Wednesday, September 12, 2007
I don't know why I hardly ever knit hats- they have no thumbs, they have no heels, they have no sleeves, they have no seams, and you only have to make one of them. Seems like a no-brainer, but I probably knit one hat for every 10 pairs of socks, 4 sweaters and 5 pairs of mittens.
Today, I ran across a bag of handspun yarn that I put aside specifically for socks. I even had a Fair Isle chart packed away with the yarn (there are other colors with this set: white, gray, purple, green, and a lighter brown), but the yarn told me that it didn't want to be socks. It also reminded me that I had adapted a traditional Nordic-style chart for socks awhile back, and that that chart wanted to be a hat instead. Over the years, I've learned not to argue with yarn or charts. So the yarn is now a hat- or about half of a hat.
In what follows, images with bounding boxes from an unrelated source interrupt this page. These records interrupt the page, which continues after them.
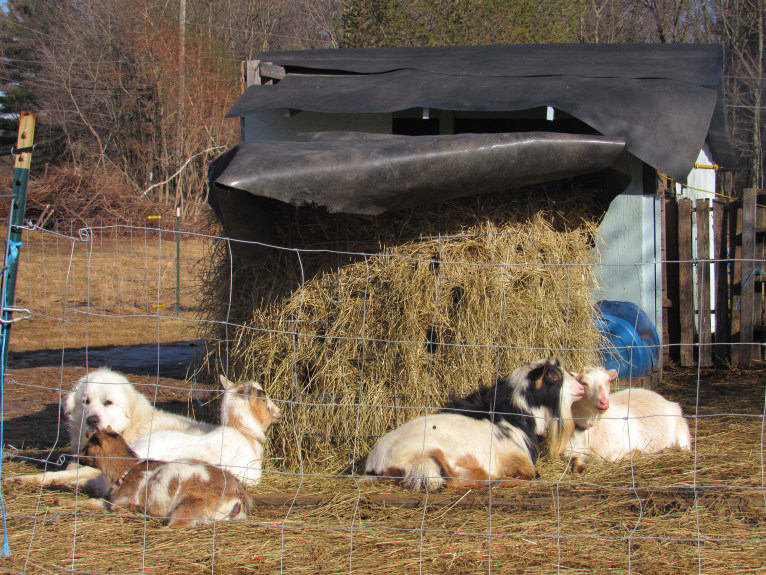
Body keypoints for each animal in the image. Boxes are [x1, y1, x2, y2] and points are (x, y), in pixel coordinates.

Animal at [80, 430, 252, 528]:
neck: (125, 470)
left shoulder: (124, 501)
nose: (77, 456)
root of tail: (238, 497)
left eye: (87, 446)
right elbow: (96, 502)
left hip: (189, 505)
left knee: (175, 525)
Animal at [366, 358, 588, 492]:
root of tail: (375, 464)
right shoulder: (519, 461)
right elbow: (532, 474)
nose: (581, 387)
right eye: (554, 376)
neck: (513, 414)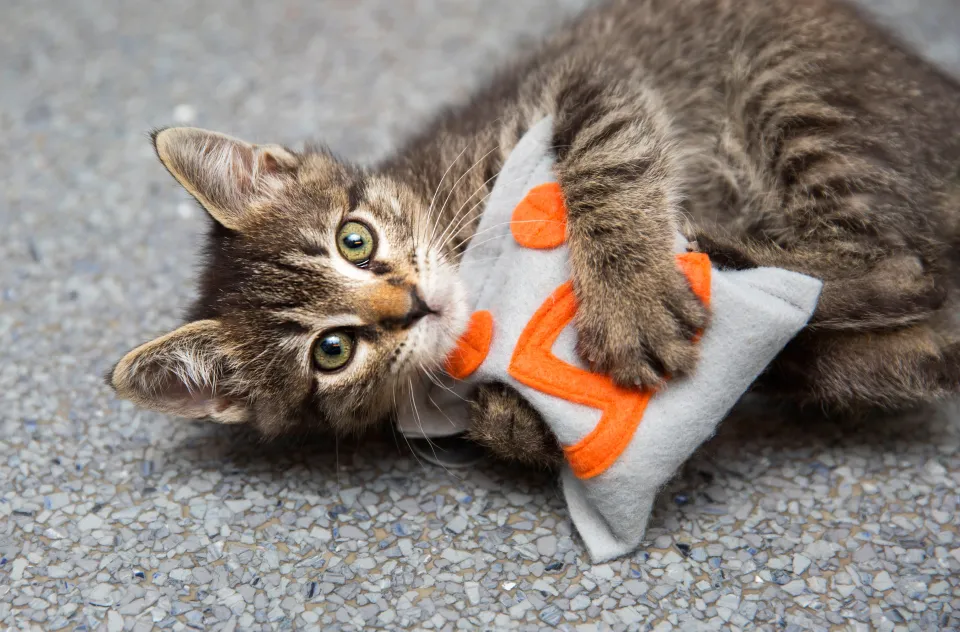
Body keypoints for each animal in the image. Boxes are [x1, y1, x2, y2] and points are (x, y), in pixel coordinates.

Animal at [107, 0, 960, 464]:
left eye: (356, 240)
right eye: (332, 351)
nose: (413, 305)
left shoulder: (585, 86)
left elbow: (603, 165)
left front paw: (628, 300)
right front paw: (514, 420)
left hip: (791, 86)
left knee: (904, 264)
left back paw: (724, 253)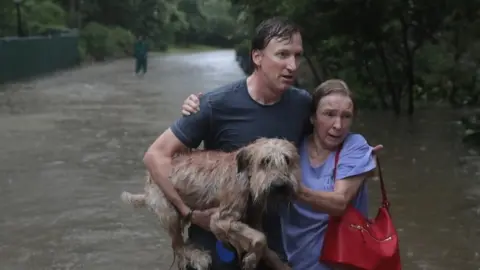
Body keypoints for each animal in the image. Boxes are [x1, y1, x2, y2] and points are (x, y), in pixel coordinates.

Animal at [121, 138, 300, 270]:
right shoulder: (221, 219)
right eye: (265, 161)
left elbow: (262, 239)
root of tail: (148, 183)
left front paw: (259, 257)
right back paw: (197, 257)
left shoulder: (254, 218)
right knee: (178, 246)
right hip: (169, 212)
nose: (279, 185)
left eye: (287, 160)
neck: (246, 178)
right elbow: (260, 238)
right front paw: (251, 259)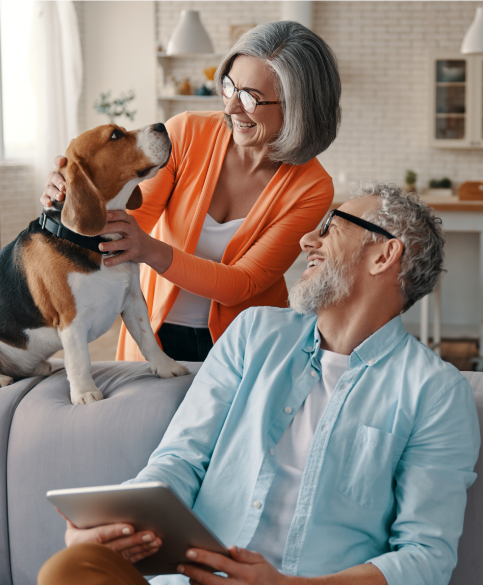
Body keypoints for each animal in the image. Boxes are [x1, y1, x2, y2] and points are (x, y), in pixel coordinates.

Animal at [0, 122, 189, 406]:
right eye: (115, 135)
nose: (161, 125)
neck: (94, 242)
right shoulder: (71, 320)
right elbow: (80, 360)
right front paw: (85, 393)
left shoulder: (134, 300)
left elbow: (148, 339)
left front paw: (167, 367)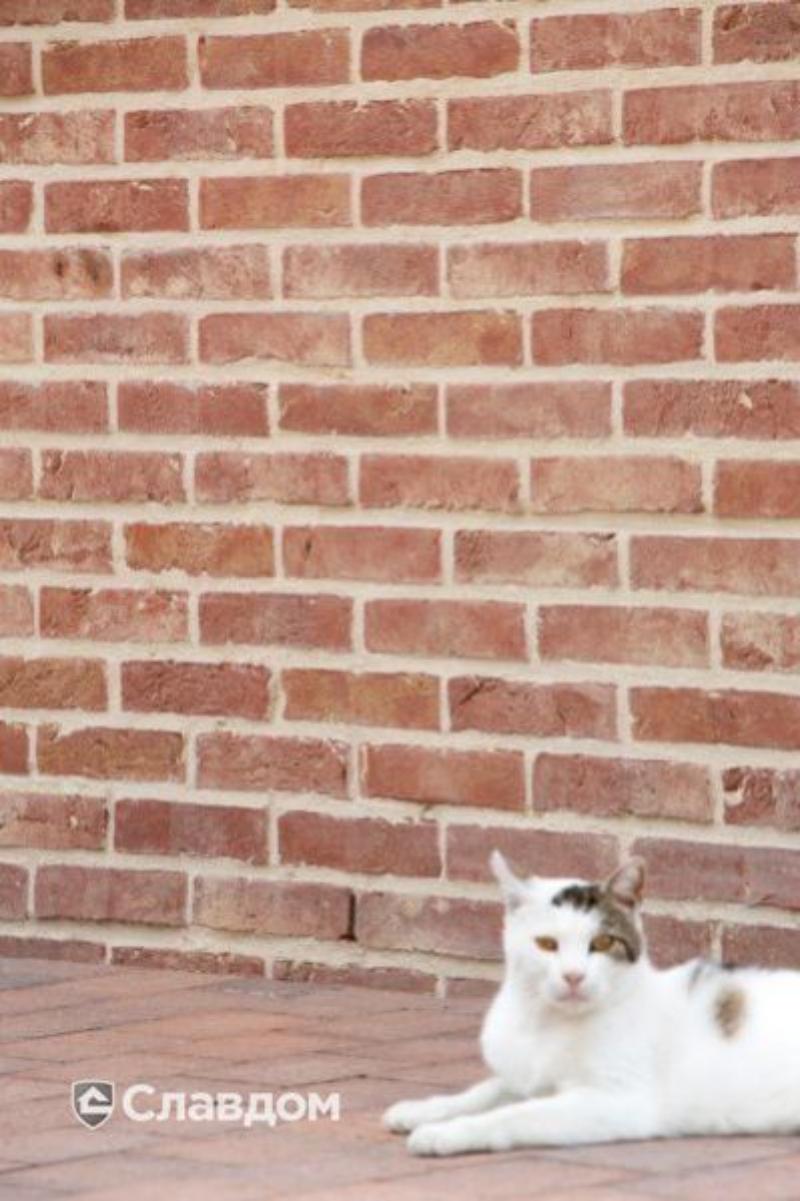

I don't remember what breed of wool this is- it's pretty springy, and I had a bunch of corriedale roving, so it could be Corrie. The white (not pictured) has some sheen, so I think it's Romney lamb. The rest is anyone's guess. So far, I'm just using the darkest brown (which has flecks of lighter colors) and the yellow (which is about 20% gray)- I don't think there's enough of either to finish the hat, so I'll switch to the lighter brown and the gray when they run out. This yarn is a 2 ply, and it's not spun or plied tightly enough for sturdy socks anyway. I'm using Size 3 needles, and 6-24 st repeats. I have another inch or so and then I'll start the decreases- the pattern just repeats from there.
I'm glad I found the yarn. And I'm glad I listened to it. (And no, I haven't finished my workshop sample knitting yet. Why do you ask?)